USA TODAY: Cal finds little company in push to cut subsidies
The University of California-Berkeley's dramatic, sustained decrease in its subsidization of its athletics program during a recent three-year period may well be replicable by other NCAA Division I schools.
But none has done it.
According to Cal athletics director Sandy Barbour and the campus' vice chancellor for administration and finance, John Wilton, none has even asked Cal officials how they did it.
"I think there are a couple of reasons for that — one of which is I think it's widely recognized that, in about every way imaginable, Berkeley's different," Barbour said with a chuckle.

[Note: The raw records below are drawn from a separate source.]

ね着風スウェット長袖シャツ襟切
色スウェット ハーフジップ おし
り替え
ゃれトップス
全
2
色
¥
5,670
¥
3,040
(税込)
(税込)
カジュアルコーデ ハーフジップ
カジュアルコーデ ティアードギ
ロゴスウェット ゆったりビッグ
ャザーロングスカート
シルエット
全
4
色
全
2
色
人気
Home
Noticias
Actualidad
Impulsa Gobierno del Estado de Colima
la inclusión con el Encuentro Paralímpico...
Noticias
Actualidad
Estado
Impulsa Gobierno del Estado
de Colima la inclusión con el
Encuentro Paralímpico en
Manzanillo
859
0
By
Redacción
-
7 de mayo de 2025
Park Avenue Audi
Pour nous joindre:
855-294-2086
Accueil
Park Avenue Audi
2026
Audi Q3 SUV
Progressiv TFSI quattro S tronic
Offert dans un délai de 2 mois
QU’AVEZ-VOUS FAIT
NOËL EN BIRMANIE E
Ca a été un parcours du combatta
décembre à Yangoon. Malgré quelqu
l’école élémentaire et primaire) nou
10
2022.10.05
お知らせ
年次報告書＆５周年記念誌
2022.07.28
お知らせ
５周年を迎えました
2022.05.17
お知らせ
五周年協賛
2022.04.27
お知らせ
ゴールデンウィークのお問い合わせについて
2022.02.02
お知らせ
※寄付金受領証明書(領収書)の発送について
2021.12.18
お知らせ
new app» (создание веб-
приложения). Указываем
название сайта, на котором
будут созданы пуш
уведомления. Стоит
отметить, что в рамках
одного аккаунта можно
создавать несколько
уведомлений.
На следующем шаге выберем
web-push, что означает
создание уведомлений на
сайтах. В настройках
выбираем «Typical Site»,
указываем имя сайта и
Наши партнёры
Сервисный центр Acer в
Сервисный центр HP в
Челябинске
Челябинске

Just five of the 227 public schools that were in Division I from 2009-10 through 2012-13 have managed to reduce their subsidies for athletics in each of the past three years, a USA TODAY Sports analysis found — Cal, Illinois, Missouri, South Carolina State and Southern Illinois. And Cal was the only one of those five to drop its subsidies by more than $1.2 million during those years.
USA TODAY Sports has collected the schools' financial information dating from the 2004-05 fiscal year. The data are now collected in conjunction with Indiana University's National Sports Journalism Center.
From 2009-10 through 2012-13, there were seven public schools that received no subsidy money in any of those four years: LSU, Nebraska, Ohio State, Oklahoma, Penn State, Purdue, Texas. All are members of one of the six elite conferences – the Atlantic Coast, Big 12, Big East, Big Ten, Pacific-12 and Southeastern .
Comparing figures from 2009-10 to those from 2012-13, roughly one in three of the other 48 power-conference public schools has reduced subsidies for athletics while one in 13 of the non-power-conference schools has done so.
This potentially adds fuel to the ongoing debate about the future look of major-college sports. The power conference schools' revenues are going to continue climbing with the start of the College Football Playoff and television-related developments like the continued growth of the Pac-12 Networks, the SEC Network's debut. Those schools are campaigning for changes in the NCAA's governance structure that would allow them to make rules changes such as increasing the value of athletic scholarship so it can fully cover the actual cost of attending college.
Schools outside the power conferences have resisted these types of changes, in part, because they know their athletics departments will have a tough time generating enough new revenues to cover the increased costs. That will mean falling further away from the elites – or continuing to increase subsidies, either by making greater demands on debt-burdened students or on tight university budgets.